Dari jumlah tersebut, 1.180 hotspot berada di Kalimantan, 18 titik Sumatra, dan 13 Malaysia. Data tersebut menunjukkan tingginya aktivitas kebakaran hutan dan lahan di wilayah Indonesia yang turut meningkatkan risiko kabut asap lintas batas kawasan.
Wakil Direktur Jenderal (Pengembangan) Departemen Lingkungan Hidup Malaysia, Azuri Azizah Saedon, mengatakan kondisi kering masih mendominasi sebagian besar kawasan ASEAN bagian selatan.
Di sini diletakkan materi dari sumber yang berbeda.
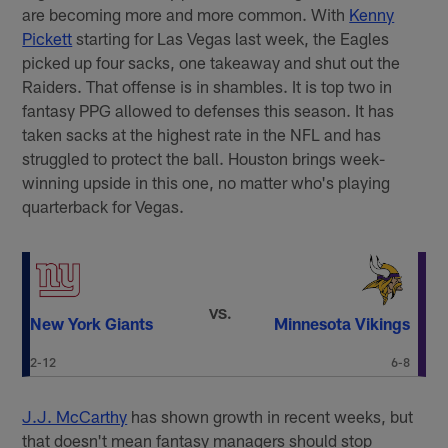
are becoming more and more common. With
Kenny
Pickett
starting for Las Vegas last week, the Eagles
picked up four sacks, one takeaway and shut out the
Raiders. That offense is in shambles. It is top two in
fantasy PPG allowed to defenses this season. It has
taken sacks at the highest rate in the NFL and has
struggled to protect the ball. Houston brings week-
winning upside in this one, no matter who's playing
quarterback for Vegas.
VS.
New York Giants
Minnesota Vikings
2-12
6-8
J.J. McCarthy
has shown growth in recent weeks, but
that doesn't mean fantasy managers should stop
Hanya sejumlah wilayah, terutama Sumatra bagian utara dan Semenanjung Malaysia, yang menerima hujan.
"Titik panas tersebar luas terdeteksi di Kalimantan, sementara titik panas yang terisolasi tercatat di Sulawesi serta Sumatra bagian selatan dan tengah. Beberapa titik panas juga terdeteksi terutama di Sarawak bagian tengah dan Jawa bagian timur," kata Azuri dalam pernyataan, seperti dikutip Bernama, Minggu (30/8/2026).